The Financial Advisor Update
This Fund Is So Good It's Scary
Brett Arends
10/15/07 - 10:29 AM EDT
The "Mad Bomber" of Wall Street strikes again!
That would be Ken Heebner, legendary, if somewhat eccentric, manager of
(CGMRX)CGM Realty (CGMRX) and
(CGMFX)CGM Focus (CGMFX) funds.
He's also been called "the Savant." Either way, he's getting it done. And how.
I happened to put some money into the Focus fund during the buying opportunity in mid-August. I figured this would be a good home for some long-term cash.
I didn't figure on what would happen next. Gain so far: 50%. In two months.
Yikes! Sometimes an investment performance is so good it's scary.
Investors be warned: Heebner runs a concentrated portfolio and he takes risks. And a fund that can rocket can also do the reverse. But 50% in two months?
That's thanks to his huge bets on a few skyrocketing sectors -- like energy, commodities, infrastructure and fertilizer. Those four sectors account for more than three quarters of the fund.
His investors are also reaping the gains from another smart move. Heebner dumped financials, like the Wall Street banks, in late July.
His big bets right now include oil services giant
Schlumberger(SLB), fertilizer companies
Mosaic (MOS) and
Potash Corp.(POT) of Saskatchewan, and big power infrastructure companies
Fluor(FLR),
Foster Wheeler(FWLT),
McDermott (MDR) and
Cummins(CMI).
As of the end of June, he also had big stakes in
Vimpel(VIP), a mobile phone network operating in Russia and central Asia, miners
Freeport-McMoran(FCX) and
Companhia Vale do Rio Doce (RIO) and oil company
Petroleo Brasileiro (PBR).
Heebner last disclosed his holdings during interviews in August, including one on
CNBC and one with Kiplinger's.
He could not be reached for comment for this article.
Larry Glazer, portfolio manager at Mayflower Advisors in Boston, puts it well. "It's so focused, it's almost like a sector fund. It just changes sectors from time to time," he says.
CGM Focus is now up 69% so far this year. There are no prizes for guessing that it is at the head of the class.
That's also true over the past one, five and 10 years.
Heebner supposedly earned the nickname Mad Bomber for the way he barrelled out of some stocks and into others.
He's a familiar figure around Boston's financial district. Other labels that get tossed around are Mad Genius and Mad Professor. You get the picture. Brilliant, and idiosyncratic.
It's no surprise that the mainstream finance industry, with its absurd "style" boxes, has difficulty pigeon holing him.
Mid-cap value? Large-cap growth? Heebner simply invests where he sees the best opportunities.
He's happy putting his Realty Fund in mining companies as well as mere real estate investment trusts.
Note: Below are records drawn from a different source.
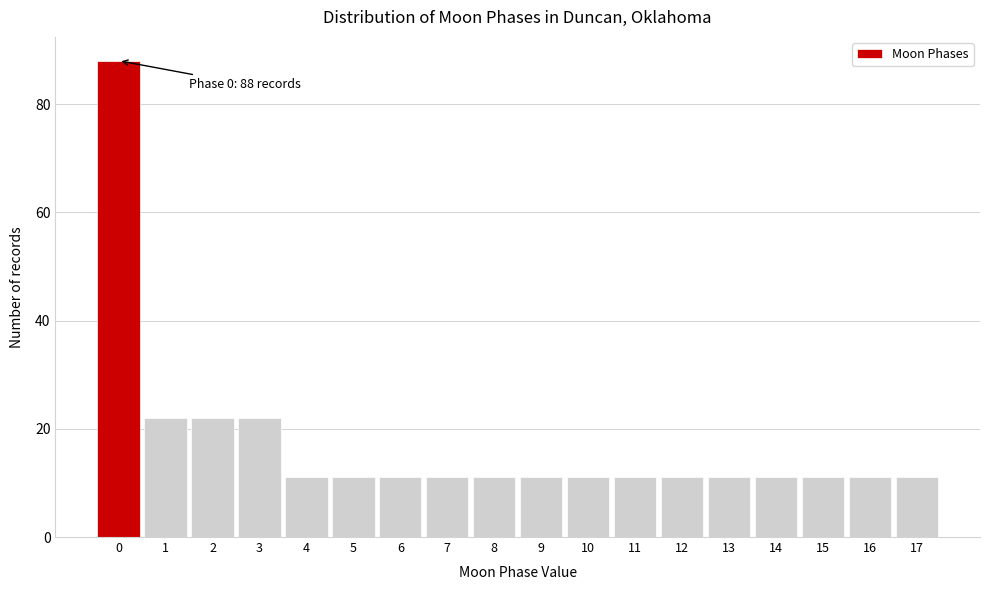

Which range on the x-axis has the tallest bar?

-0.5 to 0.5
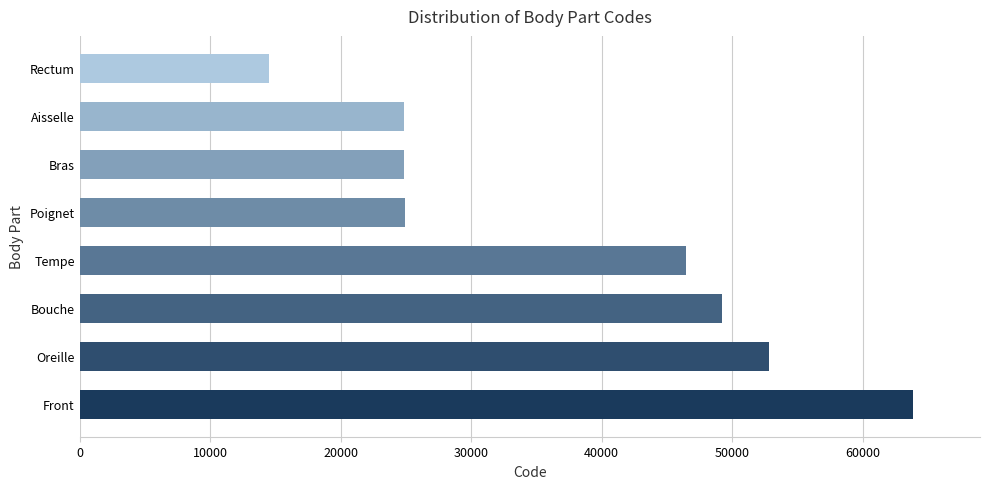

What is the difference between the maximum and minimum values?

49320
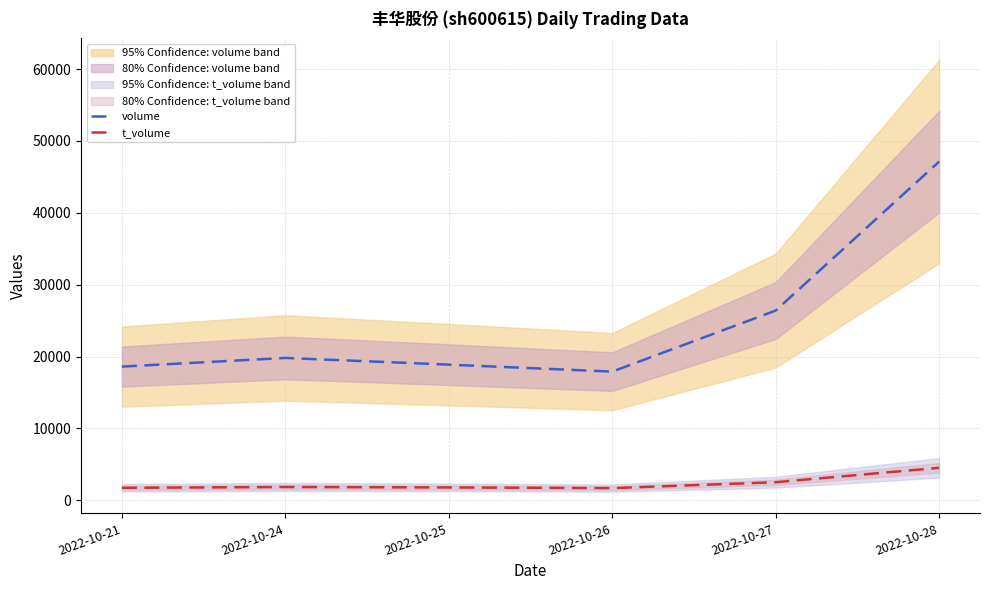

What is the total value across all series at 2022-10-21?

20345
No wonder it's up a stunning 34% so far this year, while the real estate market has slumped.
Regular readers of this column will also spot many of the other characteristics of a really good mutual fund manager. Such as: Heebner has been around for decades (he's 66). He's seen it all. And he owns his own fund company, so he doesn't have to answer to some office bureaucrat.
Heebner is one of those fund managers that the "index" crowd likes to tell you don't really exist. They argue there's no point trying to beat the market over the long term. Or trying to "time" it so you get in or out of specific stocks at the right moment.
Sure, you can't always be right. Heebner made some wrong bets in the late nineties and fell behind the curve.
But he's been right a lot more than he's been wrong, and it shows.
Over the past 10 years, an index fund tracking the
Standard & Poor's 500 has turned $10,000 into about $19,900.
Heebner's CGM Realty Fund: $63,000.
As for his Focus Fund? Try $83,100. And counting.